**YOUR INSTRUCTIONS**.
In the entries below, find every line with "into" and copy it.

[[ ENTRIES SHOWN open ]]

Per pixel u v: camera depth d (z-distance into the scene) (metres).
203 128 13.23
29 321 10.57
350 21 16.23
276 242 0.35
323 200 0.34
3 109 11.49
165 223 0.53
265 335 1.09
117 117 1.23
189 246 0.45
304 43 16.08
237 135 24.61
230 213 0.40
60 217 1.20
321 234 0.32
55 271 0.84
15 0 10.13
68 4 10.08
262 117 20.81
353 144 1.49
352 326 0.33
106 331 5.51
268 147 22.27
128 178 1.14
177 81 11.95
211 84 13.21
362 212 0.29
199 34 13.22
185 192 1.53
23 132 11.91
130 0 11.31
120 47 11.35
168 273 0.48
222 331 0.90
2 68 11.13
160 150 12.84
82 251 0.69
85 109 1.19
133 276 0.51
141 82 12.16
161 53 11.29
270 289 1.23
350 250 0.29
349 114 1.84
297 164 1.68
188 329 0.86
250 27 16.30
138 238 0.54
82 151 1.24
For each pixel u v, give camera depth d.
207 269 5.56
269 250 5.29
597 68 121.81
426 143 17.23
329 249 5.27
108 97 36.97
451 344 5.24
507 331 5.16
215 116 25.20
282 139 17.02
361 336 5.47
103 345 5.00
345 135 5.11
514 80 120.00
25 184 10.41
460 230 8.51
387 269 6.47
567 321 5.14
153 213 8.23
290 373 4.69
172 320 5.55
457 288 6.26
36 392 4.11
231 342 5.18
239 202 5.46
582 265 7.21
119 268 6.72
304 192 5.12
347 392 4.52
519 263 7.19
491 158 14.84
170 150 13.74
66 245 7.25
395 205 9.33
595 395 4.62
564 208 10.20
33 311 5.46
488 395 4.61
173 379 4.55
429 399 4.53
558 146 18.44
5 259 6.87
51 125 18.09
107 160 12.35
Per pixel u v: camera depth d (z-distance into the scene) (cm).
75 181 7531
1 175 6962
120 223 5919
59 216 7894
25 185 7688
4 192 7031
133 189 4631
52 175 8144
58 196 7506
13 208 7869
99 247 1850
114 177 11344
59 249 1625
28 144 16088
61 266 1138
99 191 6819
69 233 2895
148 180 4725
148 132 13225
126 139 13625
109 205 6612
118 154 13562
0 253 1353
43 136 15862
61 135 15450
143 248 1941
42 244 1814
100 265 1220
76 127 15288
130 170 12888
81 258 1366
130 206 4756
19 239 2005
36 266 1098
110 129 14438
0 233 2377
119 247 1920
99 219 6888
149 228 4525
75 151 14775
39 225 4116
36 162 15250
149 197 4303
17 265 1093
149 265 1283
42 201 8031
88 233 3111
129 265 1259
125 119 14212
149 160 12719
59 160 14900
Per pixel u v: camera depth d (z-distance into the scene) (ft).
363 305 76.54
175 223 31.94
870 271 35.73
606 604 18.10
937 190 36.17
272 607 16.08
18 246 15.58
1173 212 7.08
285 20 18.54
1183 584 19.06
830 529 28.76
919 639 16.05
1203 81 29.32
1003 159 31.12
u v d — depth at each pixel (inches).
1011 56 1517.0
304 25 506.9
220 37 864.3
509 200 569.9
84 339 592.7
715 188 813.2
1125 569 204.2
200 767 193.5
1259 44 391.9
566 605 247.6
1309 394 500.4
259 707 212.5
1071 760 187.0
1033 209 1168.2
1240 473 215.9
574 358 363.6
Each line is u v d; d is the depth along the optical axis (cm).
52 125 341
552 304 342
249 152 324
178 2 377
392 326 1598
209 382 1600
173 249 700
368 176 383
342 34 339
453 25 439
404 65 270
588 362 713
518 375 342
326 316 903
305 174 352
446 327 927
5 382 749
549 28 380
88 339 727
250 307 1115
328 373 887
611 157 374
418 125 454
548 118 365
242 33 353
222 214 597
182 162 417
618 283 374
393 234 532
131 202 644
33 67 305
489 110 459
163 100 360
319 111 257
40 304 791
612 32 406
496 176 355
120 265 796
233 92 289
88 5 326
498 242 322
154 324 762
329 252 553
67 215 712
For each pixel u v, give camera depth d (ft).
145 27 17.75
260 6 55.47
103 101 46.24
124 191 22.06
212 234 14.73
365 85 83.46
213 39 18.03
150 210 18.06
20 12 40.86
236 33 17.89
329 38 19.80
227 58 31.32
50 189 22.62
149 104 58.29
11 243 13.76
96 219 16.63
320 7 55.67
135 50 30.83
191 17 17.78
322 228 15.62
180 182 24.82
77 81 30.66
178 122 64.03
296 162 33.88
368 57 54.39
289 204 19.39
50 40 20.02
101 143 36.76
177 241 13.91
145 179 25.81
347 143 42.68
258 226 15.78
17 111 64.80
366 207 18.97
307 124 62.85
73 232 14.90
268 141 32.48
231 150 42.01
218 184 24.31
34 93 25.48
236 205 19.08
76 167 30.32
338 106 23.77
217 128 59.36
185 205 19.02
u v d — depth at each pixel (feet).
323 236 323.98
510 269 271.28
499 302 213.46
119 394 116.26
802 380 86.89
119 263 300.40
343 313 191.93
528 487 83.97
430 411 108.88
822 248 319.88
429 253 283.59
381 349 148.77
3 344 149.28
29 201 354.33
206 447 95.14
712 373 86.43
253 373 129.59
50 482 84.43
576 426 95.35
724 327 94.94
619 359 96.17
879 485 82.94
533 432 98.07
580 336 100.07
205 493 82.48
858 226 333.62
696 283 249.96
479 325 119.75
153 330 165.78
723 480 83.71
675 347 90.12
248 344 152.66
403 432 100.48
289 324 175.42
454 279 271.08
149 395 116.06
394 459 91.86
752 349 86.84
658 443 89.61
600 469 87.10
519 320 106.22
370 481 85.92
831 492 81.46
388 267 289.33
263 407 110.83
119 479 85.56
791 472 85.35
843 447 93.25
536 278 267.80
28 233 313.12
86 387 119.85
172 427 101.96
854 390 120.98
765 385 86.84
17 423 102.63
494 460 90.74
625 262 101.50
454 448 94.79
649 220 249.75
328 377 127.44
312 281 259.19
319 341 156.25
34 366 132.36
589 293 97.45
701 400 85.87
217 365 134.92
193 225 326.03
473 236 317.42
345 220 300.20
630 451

[[ ENTRIES SHOWN closed ]]

**RESPONSE AREA**.
Per pixel u v: camera depth d (z-distance into the scene) (metres).
Per pixel u v: camera depth d (z-distance into the scene) (cm).
Per pixel u v: camera depth d (z-distance into the scene) (ft).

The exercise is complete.